How to Help

“When one person helps another it can be such a joyful, profoundly satisfying cooperative experience. I wish to distinguish such a positive helping experience from the unpleasant and destructive experiences which I call ‘rescues’.” ~ Claude Steiner

Helping a friend or loved one who has experienced sexual assault or other sexual misconduct can be very difficult. Often, our first reaction is to try to solve all their problems and rescue them from the pain of the assault. Unfortunately, this kind of rescuing takes away a survivor’s power to help oneself and to gain control, and makes the survivor feel even more helpless.

Here are some suggestions on how to help without creating further victimization:

  • Believe what a person tells you about their sexual assault or abuse. Listen, do not judge.

  • Offer to assist the person in getting to a safe place, both physically and emotionally.

  • Reinforce that the assault was not their fault. Many survivors of sexual assault blame themselves. Reassure them that they are not to blame. The perpetrator is completely responsible for the assault.

  • Be patient and understanding. Survivors have their own timetable for recovery.

  • Accept their choice of solution to the assault — even if you disagree with what they have chosen to do.

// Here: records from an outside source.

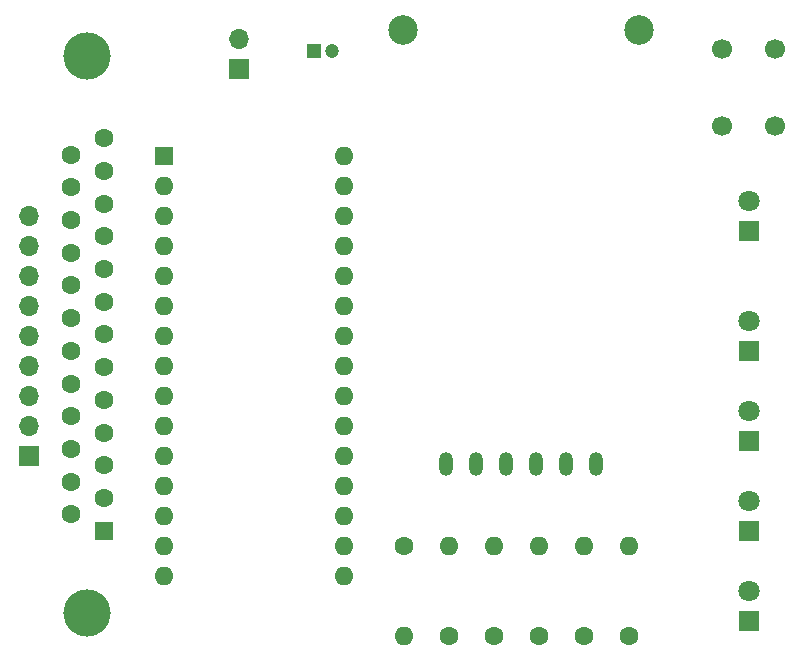
<source format=gbr>
%TF.GenerationSoftware,KiCad,Pcbnew,(5.1.9)-1*%
%TF.CreationDate,2021-02-16T00:15:54-06:00*%
%TF.ProjectId,SmartportSD-Nano-Shield,536d6172-7470-46f7-9274-53442d4e616e,rev?*%
%TF.SameCoordinates,Original*%
%TF.FileFunction,Soldermask,Top*%
%TF.FilePolarity,Negative*%
%FSLAX46Y46*%
G04 Gerber Fmt 4.6, Leading zero omitted, Abs format (unit mm)*
G04 Created by KiCad (PCBNEW (5.1.9)-1) date 2021-02-16 00:15:54*
%MOMM*%
%LPD*%
G01*
G04 APERTURE LIST*
%ADD10C,2.500000*%
%ADD11O,1.200000X2.000000*%
%ADD12O,1.600000X1.600000*%
%ADD13C,1.600000*%
%ADD14O,1.700000X1.700000*%
%ADD15R,1.700000X1.700000*%
%ADD16C,1.800000*%
%ADD17R,1.800000X1.800000*%
%ADD18C,1.200000*%
%ADD19R,1.200000X1.200000*%
%ADD20R,1.600000X1.600000*%
%ADD21C,1.700000*%
%ADD22C,4.000000*%
G04 APERTURE END LIST*
D10*
%TO.C,MOD1*%
X172310000Y-63018000D03*
X152310000Y-63018000D03*
D11*
X168660000Y-99768000D03*
X166120000Y-99768000D03*
X163580000Y-99768000D03*
X161040000Y-99768000D03*
X158500000Y-99768000D03*
X155960000Y-99768000D03*
%TD*%
D12*
%TO.C,R6*%
X156210000Y-106680000D03*
D13*
X156210000Y-114300000D03*
%TD*%
D12*
%TO.C,R5*%
X160020000Y-106680000D03*
D13*
X160020000Y-114300000D03*
%TD*%
D12*
%TO.C,R4*%
X163830000Y-106680000D03*
D13*
X163830000Y-114300000D03*
%TD*%
D12*
%TO.C,R3*%
X167640000Y-106680000D03*
D13*
X167640000Y-114300000D03*
%TD*%
D14*
%TO.C,J2*%
X120650000Y-78740000D03*
X120650000Y-81280000D03*
X120650000Y-83820000D03*
X120650000Y-86360000D03*
X120650000Y-88900000D03*
X120650000Y-91440000D03*
X120650000Y-93980000D03*
X120650000Y-96520000D03*
D15*
X120650000Y-99060000D03*
%TD*%
D16*
%TO.C,D5*%
X181610000Y-77470000D03*
D17*
X181610000Y-80010000D03*
%TD*%
D16*
%TO.C,D4*%
X181610000Y-87630000D03*
D17*
X181610000Y-90170000D03*
%TD*%
D16*
%TO.C,D3*%
X181610000Y-95250000D03*
D17*
X181610000Y-97790000D03*
%TD*%
D16*
%TO.C,D2*%
X181610000Y-102870000D03*
D17*
X181610000Y-105410000D03*
%TD*%
D18*
%TO.C,C1*%
X146280000Y-64770000D03*
D19*
X144780000Y-64770000D03*
%TD*%
D12*
%TO.C,A1*%
X147320000Y-109220000D03*
X132080000Y-109220000D03*
X147320000Y-73660000D03*
X132080000Y-106680000D03*
X147320000Y-76200000D03*
X132080000Y-104140000D03*
X147320000Y-78740000D03*
X132080000Y-101600000D03*
X147320000Y-81280000D03*
X132080000Y-99060000D03*
X147320000Y-83820000D03*
X132080000Y-96520000D03*
X147320000Y-86360000D03*
X132080000Y-93980000D03*
X147320000Y-88900000D03*
X132080000Y-91440000D03*
X147320000Y-91440000D03*
X132080000Y-88900000D03*
X147320000Y-93980000D03*
X132080000Y-86360000D03*
X147320000Y-96520000D03*
X132080000Y-83820000D03*
X147320000Y-99060000D03*
X132080000Y-81280000D03*
X147320000Y-101600000D03*
X132080000Y-78740000D03*
X147320000Y-104140000D03*
X132080000Y-76200000D03*
X147320000Y-106680000D03*
D20*
X132080000Y-73660000D03*
%TD*%
D21*
%TO.C,SW1*%
X179324000Y-71120000D03*
X179324000Y-64620000D03*
X183824000Y-71120000D03*
X183824000Y-64620000D03*
%TD*%
D12*
%TO.C,R2*%
X171450000Y-106680000D03*
D13*
X171450000Y-114300000D03*
%TD*%
D12*
%TO.C,R1*%
X152400000Y-114300000D03*
D13*
X152400000Y-106680000D03*
%TD*%
D14*
%TO.C,JP1*%
X138430000Y-63754000D03*
D15*
X138430000Y-66294000D03*
%TD*%
D22*
%TO.C,J1*%
X125580000Y-112340000D03*
X125580000Y-65240000D03*
D13*
X124160000Y-73555000D03*
X124160000Y-76325000D03*
X124160000Y-79095000D03*
X124160000Y-81865000D03*
X124160000Y-84635000D03*
X124160000Y-87405000D03*
X124160000Y-90175000D03*
X124160000Y-92945000D03*
X124160000Y-95715000D03*
X124160000Y-98485000D03*
X124160000Y-101255000D03*
X124160000Y-104025000D03*
X127000000Y-72170000D03*
X127000000Y-74940000D03*
X127000000Y-77710000D03*
X127000000Y-80480000D03*
X127000000Y-83250000D03*
X127000000Y-86020000D03*
X127000000Y-88790000D03*
X127000000Y-91560000D03*
X127000000Y-94330000D03*
X127000000Y-97100000D03*
X127000000Y-99870000D03*
X127000000Y-102640000D03*
D20*
X127000000Y-105410000D03*
%TD*%
D16*
%TO.C,D1*%
X181610000Y-110490000D03*
D17*
X181610000Y-113030000D03*
%TD*%
M02*

</source>
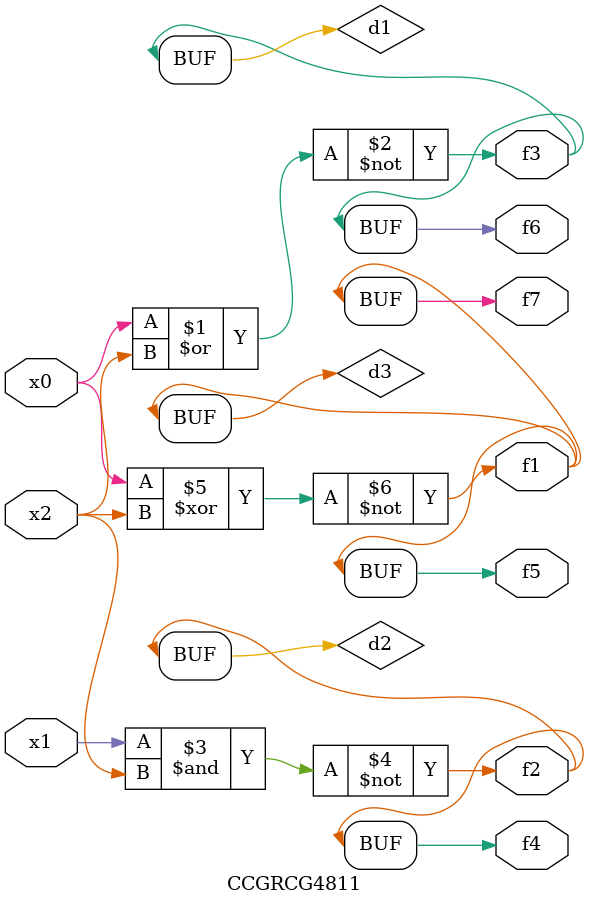
<source format=v>
module CCGRCG4811(
	input x0, x1, x2,
	output f1, f2, f3, f4, f5, f6, f7
);

	wire d1, d2, d3;

	nor (d1, x0, x2);
	nand (d2, x1, x2);
	xnor (d3, x0, x2);
	assign f1 = d3;
	assign f2 = d2;
	assign f3 = d1;
	assign f4 = d2;
	assign f5 = d3;
	assign f6 = d1;
	assign f7 = d3;
endmodule

</source>
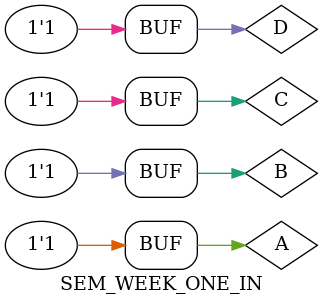
<source format=v>
`timescale 10ns/1ps

module SEM_WEEK_ONE_IN();

reg A,B,C,D;
wire X;

SEM_WEEK_ONE U1(A,B,C,D,X);

initial begin

	A<=0; B<=0; C<=0; D<=0; // <= : substitution
#10 A<=1; C<=1; // after 10ns * 10 time, change value of A and C
#10 B<=1; D<=1; // Must attach # to change value of variable

end

endmodule

</source>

It is more important that they feel empowered to make choices and take back control than it is for you to impose what you think is the “right” decision.

  • Let the person know that there are resources to help them. Western’s Consultation and Sexual Assault Support (CASAS) is a confidential, safe resource for students on Western’s campus who are survivors of violence.

  • Remember to take care of yourself! Dealing with the sexual assault of a friend or loved one can be hard on your health as well. If you, as the helper, need someone to talk to, CASAS is available to help.